Coping Mechanisms for Families Dealing with Addiction
Families that have one or more of their members dealing with substance abuse often resort to unhealthy behaviors to cope with the addiction. These include:
- Enabling behaviors – where family members unwittingly support a loved one’s drug problem by not allowing them to experience the consequences of their behavior. This makes it easy for the loved one to keep using it. Examples of enabling behaviors include – purchasing drugs or alcohol for the family member, paying bills for the family member so they don’t get into financial trouble, or excusing their violent or manipulative tendencies and drug habits.
- Denial – the family members refuse to acknowledge the drug addiction and try to minimize its severity. They also bottle up their feelings to avoid upsetting their loved ones.
- Co-dependency – the dysfunction in the family leads some members to become obsessively concerned with their loved ones’ feelings while simultaneously ignoring their own. As a result, they develop low self-esteem or have misplaced anger that often comes out as outbursts against other household members. They might also get unhealthy behaviors e.g. over-eating to help them cope with the stressful situation they find themselves in.

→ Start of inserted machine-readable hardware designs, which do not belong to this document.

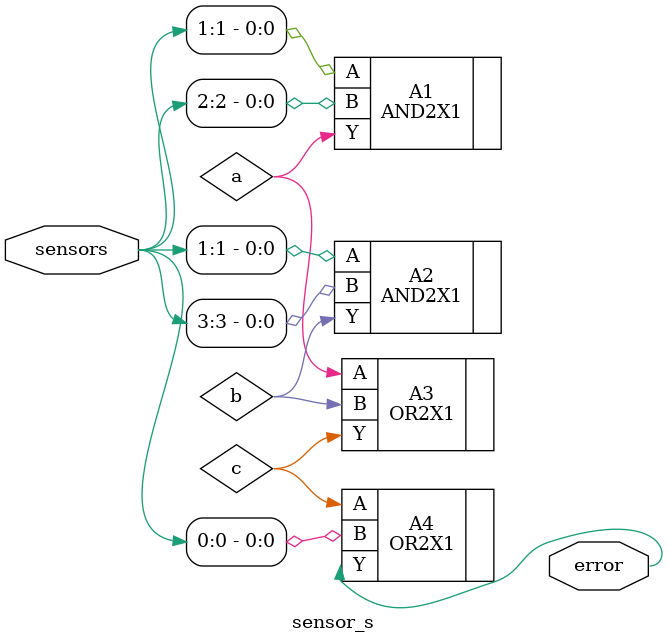
<source format=sv>
module sensor_s(
    input logic[3:0] sensors,
    output logic error
);
wire a;
wire b;
wire c;
AND2X1 A1 (.Y(a), .A(sensors[1]), .B(sensors[2]));
AND2X1 A2 (.Y(b), .A(sensors[1]), .B(sensors[3]));
OR2X1  A3 (.Y(c),.A(a),.B(b));
OR2X1  A4 (.Y(error),.A(c),.B(sensors[0]));

endmodule 

 
</source>
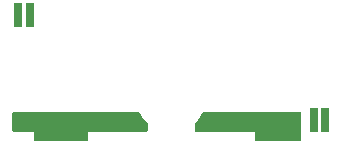
<source format=gts>
G04 #@! TF.GenerationSoftware,KiCad,Pcbnew,7.0.5*
G04 #@! TF.CreationDate,2024-01-12T08:26:28+09:00*
G04 #@! TF.ProjectId,uglyMotorGaurd,75676c79-4d6f-4746-9f72-47617572642e,rev?*
G04 #@! TF.SameCoordinates,Original*
G04 #@! TF.FileFunction,Soldermask,Top*
G04 #@! TF.FilePolarity,Negative*
%FSLAX46Y46*%
G04 Gerber Fmt 4.6, Leading zero omitted, Abs format (unit mm)*
G04 Created by KiCad (PCBNEW 7.0.5) date 2024-01-12 08:26:28*
%MOMM*%
%LPD*%
G01*
G04 APERTURE LIST*
G04 Aperture macros list*
%AMRoundRect*
0 Rectangle with rounded corners*
0 $1 Rounding radius*
0 $2 $3 $4 $5 $6 $7 $8 $9 X,Y pos of 4 corners*
0 Add a 4 corners polygon primitive as box body*
4,1,4,$2,$3,$4,$5,$6,$7,$8,$9,$2,$3,0*
0 Add four circle primitives for the rounded corners*
1,1,$1+$1,$2,$3*
1,1,$1+$1,$4,$5*
1,1,$1+$1,$6,$7*
1,1,$1+$1,$8,$9*
0 Add four rect primitives between the rounded corners*
20,1,$1+$1,$2,$3,$4,$5,0*
20,1,$1+$1,$4,$5,$6,$7,0*
20,1,$1+$1,$6,$7,$8,$9,0*
20,1,$1+$1,$8,$9,$2,$3,0*%
G04 Aperture macros list end*
%ADD10RoundRect,0.075000X0.300000X-0.925000X0.300000X0.925000X-0.300000X0.925000X-0.300000X-0.925000X0*%
%ADD11RoundRect,0.075000X-0.300000X0.925000X-0.300000X-0.925000X0.300000X-0.925000X0.300000X0.925000X0*%
G04 APERTURE END LIST*
D10*
X87050000Y-88825000D03*
X88050000Y-88825000D03*
D11*
X113050000Y-97675000D03*
X112050000Y-97675000D03*
G36*
X110943039Y-97019685D02*
G01*
X110988794Y-97072489D01*
X111000000Y-97124000D01*
X111000000Y-99376000D01*
X110980315Y-99443039D01*
X110927511Y-99488794D01*
X110876000Y-99500000D01*
X107174000Y-99500000D01*
X107106961Y-99480315D01*
X107061206Y-99427511D01*
X107050000Y-99376000D01*
X107050000Y-98700000D01*
X102124000Y-98700000D01*
X102056961Y-98680315D01*
X102011206Y-98627511D01*
X102000000Y-98576000D01*
X102000000Y-97987303D01*
X102019685Y-97920264D01*
X102036165Y-97899775D01*
X102243074Y-97692138D01*
X102456585Y-97421970D01*
X102456588Y-97421966D01*
X102637744Y-97129091D01*
X102664894Y-97071286D01*
X102711210Y-97018974D01*
X102777131Y-97000000D01*
X110876000Y-97000000D01*
X110943039Y-97019685D01*
G37*
G36*
X97289908Y-97019685D02*
G01*
X97335106Y-97071286D01*
X97362255Y-97129091D01*
X97543411Y-97421966D01*
X97543414Y-97421970D01*
X97756925Y-97692138D01*
X97963835Y-97899775D01*
X97997212Y-97961157D01*
X98000000Y-97987303D01*
X98000000Y-98576000D01*
X97980315Y-98643039D01*
X97927511Y-98688794D01*
X97876000Y-98700000D01*
X92950000Y-98700000D01*
X92950000Y-99376000D01*
X92930315Y-99443039D01*
X92877511Y-99488794D01*
X92826000Y-99500000D01*
X88474000Y-99500000D01*
X88406961Y-99480315D01*
X88361206Y-99427511D01*
X88350000Y-99376000D01*
X88350000Y-98700000D01*
X86674000Y-98700000D01*
X86606961Y-98680315D01*
X86561206Y-98627511D01*
X86550000Y-98576000D01*
X86550000Y-97124000D01*
X86569685Y-97056961D01*
X86622489Y-97011206D01*
X86674000Y-97000000D01*
X97222869Y-97000000D01*
X97289908Y-97019685D01*
G37*
M02*

</source>
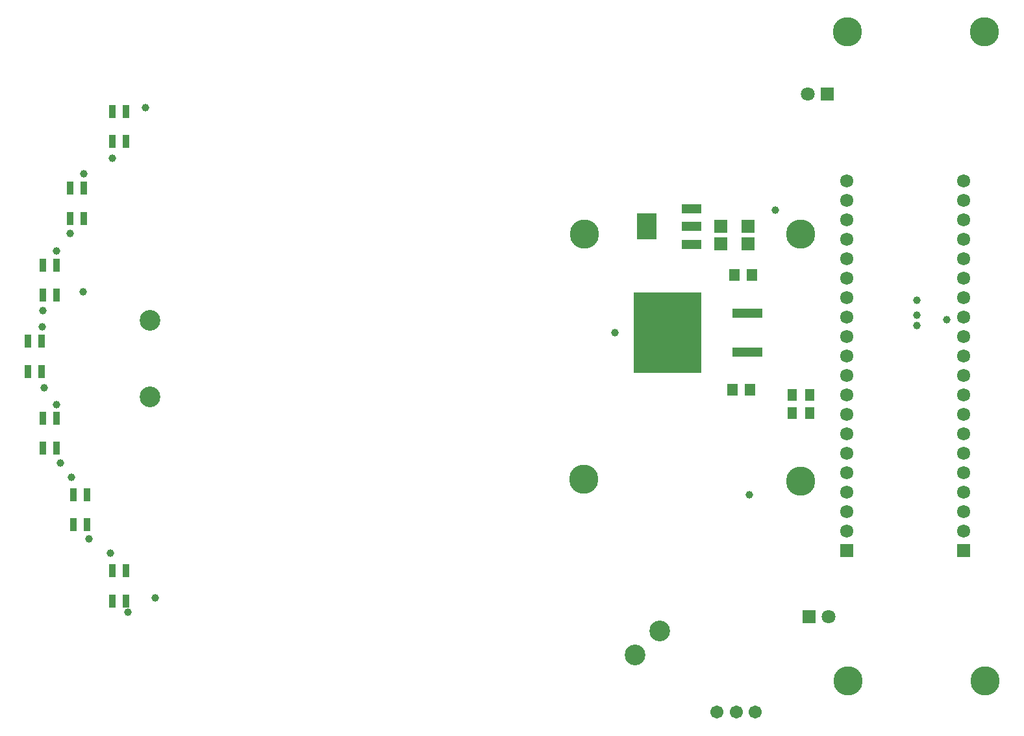
<source format=gbr>
G04*
G04 #@! TF.GenerationSoftware,Altium Limited,Altium Designer,25.5.2 (35)*
G04*
G04 Layer_Color=16711935*
%FSLAX25Y25*%
%MOIN*%
G70*
G04*
G04 #@! TF.SameCoordinates,3A6C04F0-8456-4D88-A865-9B6E00D0E649*
G04*
G04*
G04 #@! TF.FilePolarity,Negative*
G04*
G01*
G75*
%ADD31R,0.04737X0.06300*%
%ADD37C,0.14973*%
%ADD38C,0.02375*%
%ADD39C,0.10642*%
%ADD40C,0.02769*%
%ADD41R,0.06784X0.06784*%
%ADD42C,0.06784*%
%ADD43C,0.06737*%
%ADD44R,0.07099X0.07099*%
%ADD45C,0.07099*%
%ADD46C,0.03950*%
%ADD67R,0.03517X0.06981*%
%ADD68R,0.10249X0.04737*%
%ADD69R,0.06800X0.06800*%
%ADD70R,0.05800X0.06300*%
%ADD71R,0.34501X0.41627*%
%ADD72R,0.15524X0.04816*%
%ADD73R,0.10249X0.13792*%
D31*
X404500Y167500D02*
D03*
X413500D02*
D03*
X413500Y177000D02*
D03*
X404500D02*
D03*
D37*
X503709Y30000D02*
D03*
X433417D02*
D03*
X432882Y363500D02*
D03*
X503173D02*
D03*
X409000Y132500D02*
D03*
X297500Y133500D02*
D03*
X409000Y259500D02*
D03*
X298000D02*
D03*
D38*
X503500Y36000D02*
D03*
X507500Y34500D02*
D03*
X499500Y34000D02*
D03*
X509520Y30000D02*
D03*
X504000Y24500D02*
D03*
X499500Y26000D02*
D03*
X507500D02*
D03*
X498000Y30000D02*
D03*
X433209Y36000D02*
D03*
X437209Y34500D02*
D03*
X429209Y34000D02*
D03*
X439228Y30000D02*
D03*
X433709Y24500D02*
D03*
X429209Y26000D02*
D03*
X437209D02*
D03*
X427709Y30000D02*
D03*
X433091Y357500D02*
D03*
X429091Y359000D02*
D03*
X437091Y359500D02*
D03*
X427071Y363500D02*
D03*
X432591Y369000D02*
D03*
X437091Y367500D02*
D03*
X429091D02*
D03*
X438591Y363500D02*
D03*
X503382Y357500D02*
D03*
X499382Y359000D02*
D03*
X507382Y359500D02*
D03*
X497362Y363500D02*
D03*
X502882Y369000D02*
D03*
X507382Y367500D02*
D03*
X499382D02*
D03*
X508882Y363500D02*
D03*
D39*
X336500Y55500D02*
D03*
X323762Y43322D02*
D03*
X75000Y215370D02*
D03*
Y176000D02*
D03*
D40*
X409000Y265500D02*
D03*
X415000Y259500D02*
D03*
X409000Y253500D02*
D03*
X413500Y263500D02*
D03*
Y255500D02*
D03*
X404500D02*
D03*
X403000Y259500D02*
D03*
X404500Y263500D02*
D03*
X409000Y138500D02*
D03*
X413500Y136500D02*
D03*
X304000Y259500D02*
D03*
X298000Y253500D02*
D03*
X302500Y263500D02*
D03*
X292000Y259500D02*
D03*
X293500Y263500D02*
D03*
X302500Y255500D02*
D03*
X293500D02*
D03*
X298000Y265500D02*
D03*
X303500Y133500D02*
D03*
X297500Y127500D02*
D03*
X302000Y137500D02*
D03*
X291500Y133500D02*
D03*
X293000Y137500D02*
D03*
X302000Y129500D02*
D03*
X293000D02*
D03*
X297500Y139500D02*
D03*
X415000Y132500D02*
D03*
X409000Y126500D02*
D03*
X403000Y132500D02*
D03*
X404500Y136500D02*
D03*
X413500Y128500D02*
D03*
X404500D02*
D03*
D41*
X492500Y97000D02*
D03*
X432500D02*
D03*
D42*
X492500Y107000D02*
D03*
Y117000D02*
D03*
Y127000D02*
D03*
Y137000D02*
D03*
Y147000D02*
D03*
Y157000D02*
D03*
Y167000D02*
D03*
Y177000D02*
D03*
Y187000D02*
D03*
Y197000D02*
D03*
Y207000D02*
D03*
Y217000D02*
D03*
Y227000D02*
D03*
Y237000D02*
D03*
Y247000D02*
D03*
Y257000D02*
D03*
Y267000D02*
D03*
Y277000D02*
D03*
Y287000D02*
D03*
X432500Y107000D02*
D03*
Y117000D02*
D03*
Y127000D02*
D03*
Y137000D02*
D03*
Y147000D02*
D03*
Y157000D02*
D03*
Y167000D02*
D03*
Y177000D02*
D03*
Y217000D02*
D03*
Y227000D02*
D03*
Y257000D02*
D03*
Y267000D02*
D03*
Y277000D02*
D03*
Y287000D02*
D03*
Y207000D02*
D03*
Y247000D02*
D03*
Y187000D02*
D03*
Y197000D02*
D03*
Y237000D02*
D03*
D43*
X375843Y14000D02*
D03*
X366000D02*
D03*
X385685D02*
D03*
D44*
X413386Y63000D02*
D03*
X422500Y331500D02*
D03*
D45*
X423386Y63000D02*
D03*
X412500Y331500D02*
D03*
D46*
X19826Y220338D02*
D03*
X19500Y212000D02*
D03*
X468500Y225500D02*
D03*
Y218000D02*
D03*
X313500Y209000D02*
D03*
X54500Y95500D02*
D03*
X34500Y134500D02*
D03*
X27000Y172000D02*
D03*
X72500Y324500D02*
D03*
X41000Y290500D02*
D03*
X27000Y251000D02*
D03*
X63500Y65335D02*
D03*
X77500Y72500D02*
D03*
X43500Y103000D02*
D03*
X29000Y142000D02*
D03*
X20500Y180500D02*
D03*
X484000Y215500D02*
D03*
X468500Y212500D02*
D03*
X34000Y260000D02*
D03*
X55500Y298500D02*
D03*
X40500Y230000D02*
D03*
X396000Y272000D02*
D03*
X382500Y125500D02*
D03*
D67*
X62587Y86551D02*
D03*
X55500Y71000D02*
D03*
Y86551D02*
D03*
X62587Y71000D02*
D03*
X42543Y125776D02*
D03*
X27000Y165051D02*
D03*
X41043Y267724D02*
D03*
X33957D02*
D03*
X41043Y283276D02*
D03*
X33957D02*
D03*
X42543Y110224D02*
D03*
X27000Y149500D02*
D03*
X62543Y307224D02*
D03*
X19291Y189075D02*
D03*
X27043Y228224D02*
D03*
X55457Y322776D02*
D03*
X12205Y204626D02*
D03*
X19957Y243776D02*
D03*
X35457Y125776D02*
D03*
X19913Y165051D02*
D03*
X12205Y189075D02*
D03*
X19291Y204626D02*
D03*
X35457Y110224D02*
D03*
X19913Y149500D02*
D03*
X19957Y228224D02*
D03*
X27043Y243776D02*
D03*
X55457Y307224D02*
D03*
X62543Y322776D02*
D03*
D68*
X352917Y272555D02*
D03*
Y263500D02*
D03*
Y254445D02*
D03*
D69*
X382000Y263500D02*
D03*
Y254500D02*
D03*
X368000Y263500D02*
D03*
Y254500D02*
D03*
D70*
X374000Y179500D02*
D03*
X375000Y238500D02*
D03*
X384000D02*
D03*
X383000Y179500D02*
D03*
D71*
X340752Y209000D02*
D03*
D72*
X381736Y219000D02*
D03*
Y199000D02*
D03*
D73*
X330083Y263500D02*
D03*
M02*

</source>
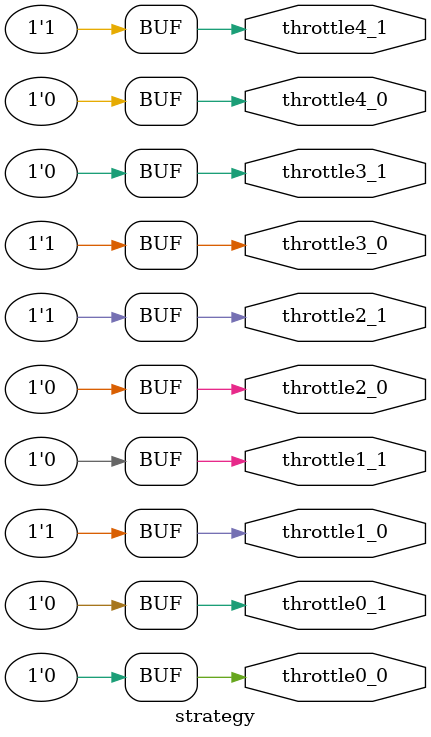
<source format=v>
module strategy(output throttle0_0, output throttle1_0, output throttle2_0, output throttle3_0, output throttle4_0, output throttle0_1, output throttle1_1, output throttle2_1, output throttle3_1, output throttle4_1);
	assign throttle0_0 = 1'b 0;
	assign throttle1_0 = 1'b 1;
	assign throttle2_0 = 1'b 0;
	assign throttle3_0 = 1'b 1;
	assign throttle4_0 = 1'b 0;

	assign throttle0_1 = 1'b 0;
	assign throttle1_1 = 1'b 0;
	assign throttle2_1 = 1'b 1;
	assign throttle3_1 = 1'b 0;
	assign throttle4_1 = 1'b 1;
endmodule



</source>
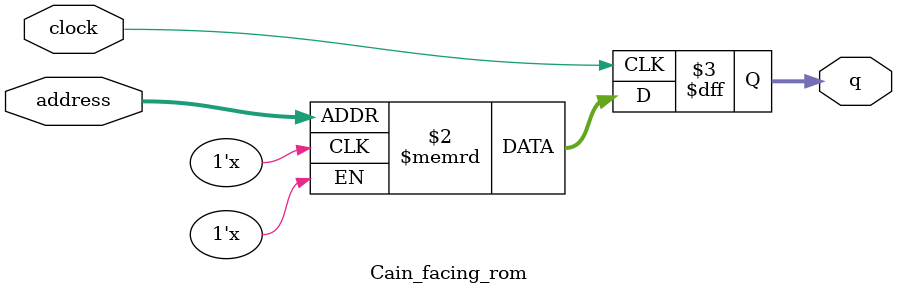
<source format=sv>
module Cain_facing_rom (
	input logic clock,
	input logic [7:0] address,
	output logic [1:0] q
);

logic [1:0] memory [0:255] /* synthesis ram_init_file = "./Cain_facing/Cain_facing.mif" */;

always_ff @ (posedge clock) begin
	q <= memory[address];
end

endmodule

</source>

Goals for Family Drug Therapy
Family therapists often have a few goals in mind when working with families troubled by drug addiction.
- The first is to help the family overcome any obstacles that might hinder their recovery. Since most families turn to denial, enabling behaviors, or co-dependency in a bid to cope with their loved one’s addiction, they must be taught to identify and break such habits. For instance, some families with drug addicts end up giving their loved ones drugs in a bid to avoid violent or destructive behavior.
- Secondly, family therapy aims at restoring normal, healthy family roles. Addiction causes chaos and disorganization as it destroys families and inverts roles. Those from such families normally have trouble setting limits or boundaries and it’s normal to find kids taking care of their parents. In therapy, families get to focus on restoring appropriate family roles, improving communication with each other, and creating a safe family environment.
- Some family drug treatment programs are big on educating families affected by drug abuse to identify behaviors or thoughts that create perfect conditions for addiction at home. They are also educated on the effects of addiction, what the recovery process entails, and the role they have to play to support their loved one’s recovery.
Help is Available
If you, or your loved one, are struggling with a drug or alcohol problem it’s understandable to feel overwhelmed. However, with the right care, they can beat addiction and get their lives back on track.